A council report said the drop from March to April was due in part to the number of school children who initially caught the NBus services and who then reverted to school bus services. School holidays also contributed to the dip in patronage.
Councillor Ian Barker, who did not support the introduction of the new service, said that by his calculations there was an average of fewer than seven passengers a trip across the network.
The council has supported a public bus service for several years, but earlier this year it increased its input into public transport as a result of extensive research and consultation.
In 2008, most of those who forwarded views to Nelson's draft regional land-transport strategy said development of affordable public transport should be given priority in solving Nelson and Tasman's traffic challenges.

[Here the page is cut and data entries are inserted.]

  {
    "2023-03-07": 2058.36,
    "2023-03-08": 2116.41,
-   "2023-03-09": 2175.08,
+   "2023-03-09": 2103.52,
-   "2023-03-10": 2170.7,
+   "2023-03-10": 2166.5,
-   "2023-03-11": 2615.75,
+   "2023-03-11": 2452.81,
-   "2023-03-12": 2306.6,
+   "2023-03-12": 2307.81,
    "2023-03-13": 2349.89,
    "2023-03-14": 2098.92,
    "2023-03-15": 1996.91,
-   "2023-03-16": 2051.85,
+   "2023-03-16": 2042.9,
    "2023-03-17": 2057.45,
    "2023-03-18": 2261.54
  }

The revised strategy, which followed 2007 work on the North Nelson to Brightwater corridor study, emphasised the option of better public transport as opposed to new roads construction.

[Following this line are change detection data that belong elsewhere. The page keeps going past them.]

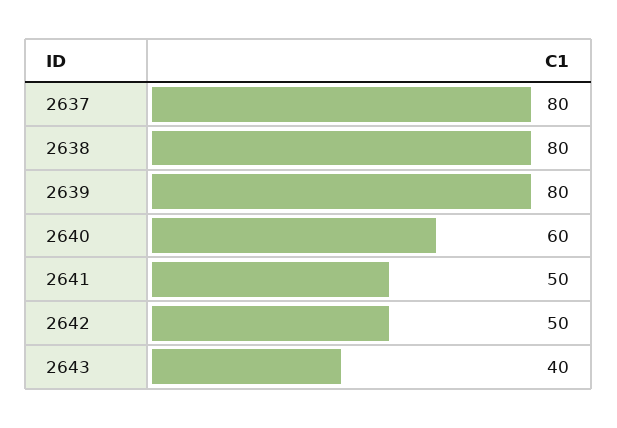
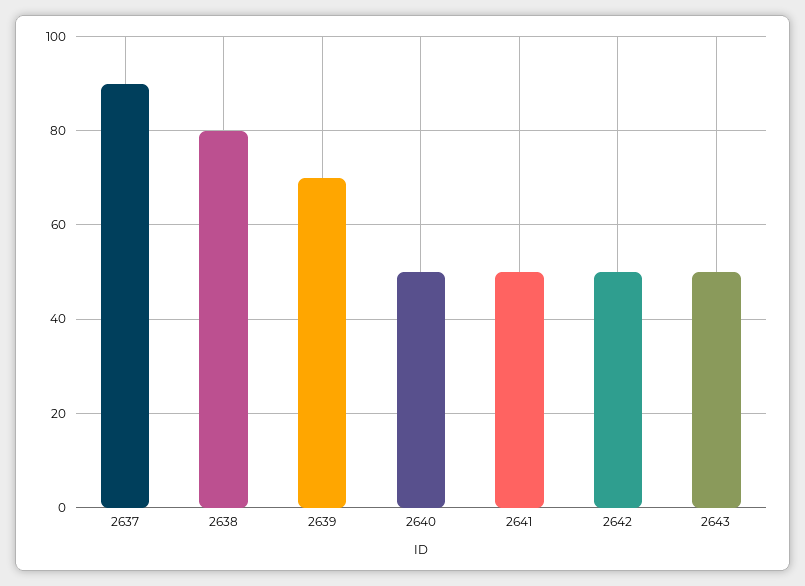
  {
-   "2637": 80,
+   "2637": 90,
    "2638": 80,
-   "2639": 80,
+   "2639": 70,
-   "2640": 60,
+   "2640": 50,
    "2641": 50,
    "2642": 50,
-   "2643": 40
+   "2643": 50
  }

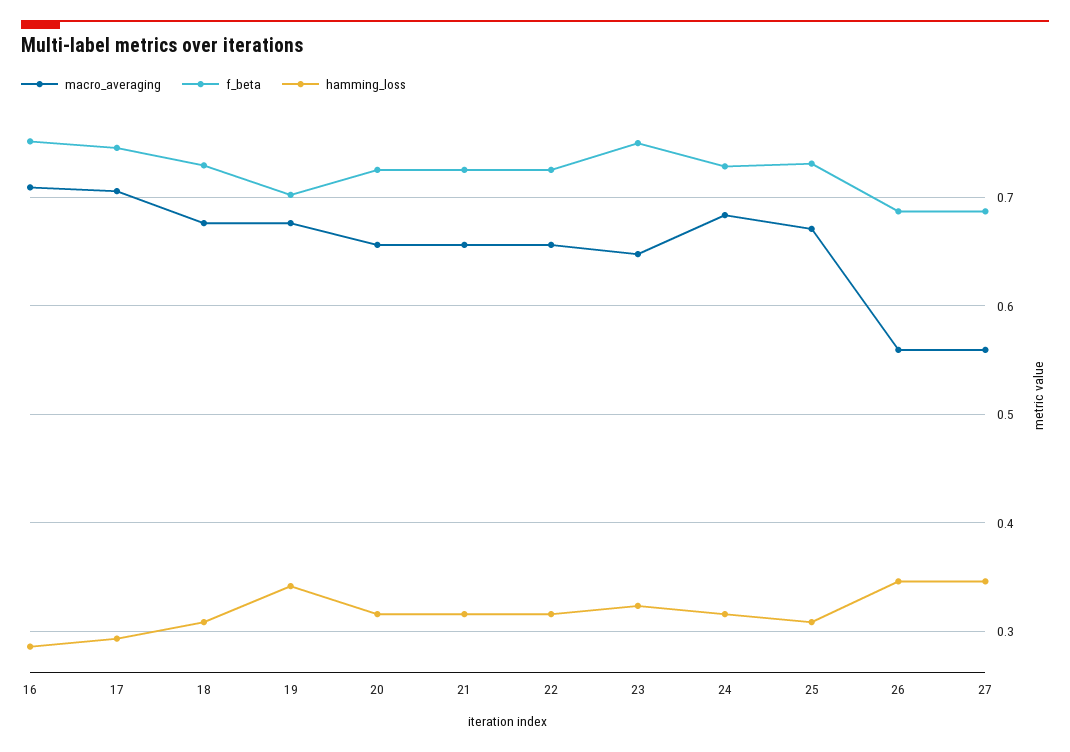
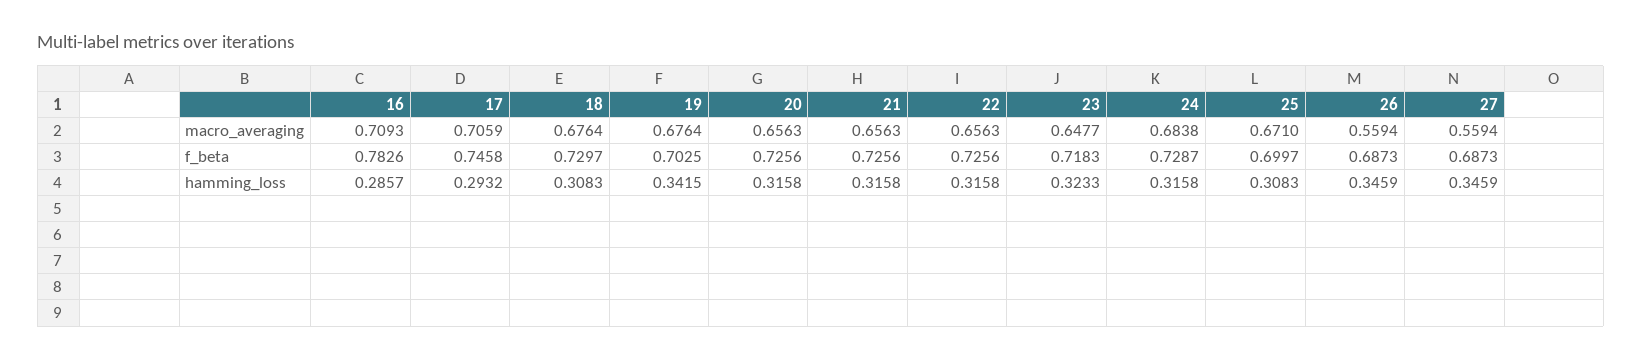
  {
    "macro_averaging": {
      "16": 0.7093,
      "17": 0.7059,
      "18": 0.6764,
      "19": 0.6764,
      "20": 0.6563,
      "21": 0.6563,
      "22": 0.6563,
      "23": 0.6477,
      "24": 0.6838,
      "25": 0.671,
      "26": 0.5594,
      "27": 0.5594
    },
    "f_beta": {
-     "16": 0.75,
+     "16": 0.7826,
      "17": 0.7458,
      "18": 0.7297,
      "19": 0.7025,
      "20": 0.7256,
      "21": 0.7256,
      "22": 0.7256,
-     "23": 0.75,
+     "23": 0.7183,
      "24": 0.7287,
-     "25": 0.73,
+     "25": 0.6997,
      "26": 0.6873,
      "27": 0.6873
    },
    "hamming_loss": {
      "16": 0.2857,
      "17": 0.2932,
      "18": 0.3083,
      "19": 0.3415,
      "20": 0.3158,
      "21": 0.3158,
      "22": 0.3158,
      "23": 0.3233,
      "24": 0.3158,
      "25": 0.3083,
      "26": 0.3459,
      "27": 0.3459
    }
  }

NBus services are funded by increased parking fees in central Nelson that were to provide an estimated $550,000 a year.
However, the council recently reported that parking revenue was down $319,000 despite the increase from 50 cents to $1 an hour in the city's parking squares and a three-hour time limit placed on Wakatu Square, which was previously all-day parking.

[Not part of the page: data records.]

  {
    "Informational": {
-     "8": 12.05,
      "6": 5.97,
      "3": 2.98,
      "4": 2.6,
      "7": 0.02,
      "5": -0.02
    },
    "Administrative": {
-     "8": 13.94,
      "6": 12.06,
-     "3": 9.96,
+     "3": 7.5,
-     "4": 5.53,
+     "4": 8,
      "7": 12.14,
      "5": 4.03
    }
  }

The council said in its draft Long Term Plan (LTP) document that the changes had not provided the necessary revenue to fund the upgraded service, and a rethink was now needed. The council is now proposing through the LTP to lift the three-hour time limit on parking in Wakatu Square.
Mr Barker said a shortfall in any situation, where there was only one source of funding, usually meant ratepayers had to make up the difference. In this case there was no chance the bus service would attract a Government subsidy.
"The NBus network is not sustainable, and it will have an effect on ratepayers if targets are not met.
"There's been a huge amount of money poured into public transport and cycleways, and it's disappointing to see it hasn't meant any fewer cars on the road," Mr Barker said.
Mr Miccio said patronage of the NBus had improved since the last figures were collated and it was important to give the service a chance. "We need to give it a go and see how it's working. We think it's going quite well."
Mr Miccio said the funding shortfall would have to come from somewhere, and that would be discussed through the LTP. It would not necessarily mean a rates increase. There was room to juggle expenditure in other areas.